Top of RECORDS FOR THIS EXERCISE
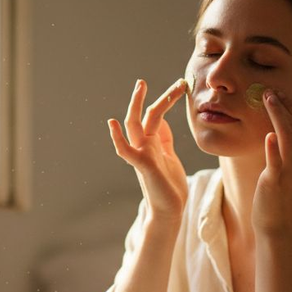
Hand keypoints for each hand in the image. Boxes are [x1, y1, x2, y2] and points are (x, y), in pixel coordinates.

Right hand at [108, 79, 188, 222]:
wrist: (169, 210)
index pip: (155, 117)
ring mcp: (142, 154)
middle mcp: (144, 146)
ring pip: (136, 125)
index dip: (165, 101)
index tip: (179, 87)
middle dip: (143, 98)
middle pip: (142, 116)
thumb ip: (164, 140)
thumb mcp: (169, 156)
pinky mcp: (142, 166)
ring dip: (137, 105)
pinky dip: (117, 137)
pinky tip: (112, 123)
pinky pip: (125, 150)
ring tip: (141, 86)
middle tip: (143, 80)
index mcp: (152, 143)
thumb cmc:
Bottom of RECORDS FOR THIS EXERCISE
Top of RECORDS FOR THIS EXERCISE
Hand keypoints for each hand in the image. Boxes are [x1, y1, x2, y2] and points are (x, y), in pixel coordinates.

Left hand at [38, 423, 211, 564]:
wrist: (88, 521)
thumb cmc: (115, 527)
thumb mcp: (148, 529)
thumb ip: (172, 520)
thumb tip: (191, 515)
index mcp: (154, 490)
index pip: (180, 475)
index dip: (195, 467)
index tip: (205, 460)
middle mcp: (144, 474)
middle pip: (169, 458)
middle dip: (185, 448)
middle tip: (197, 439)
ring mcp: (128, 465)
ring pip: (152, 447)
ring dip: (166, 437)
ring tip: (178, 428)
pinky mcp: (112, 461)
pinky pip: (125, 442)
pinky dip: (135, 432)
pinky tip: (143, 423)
Bottom of RECORDS FOR THIS EXERCISE
Copy every line that contains "index" from the listing above.

* [ANSWER TO THIS TASK]:
index pip: (155, 117)
index dip: (165, 101)
index tip: (179, 87)
index mcp: (152, 143)
index mcp: (154, 490)
index pip: (180, 475)
index dip: (195, 467)
index tip: (205, 460)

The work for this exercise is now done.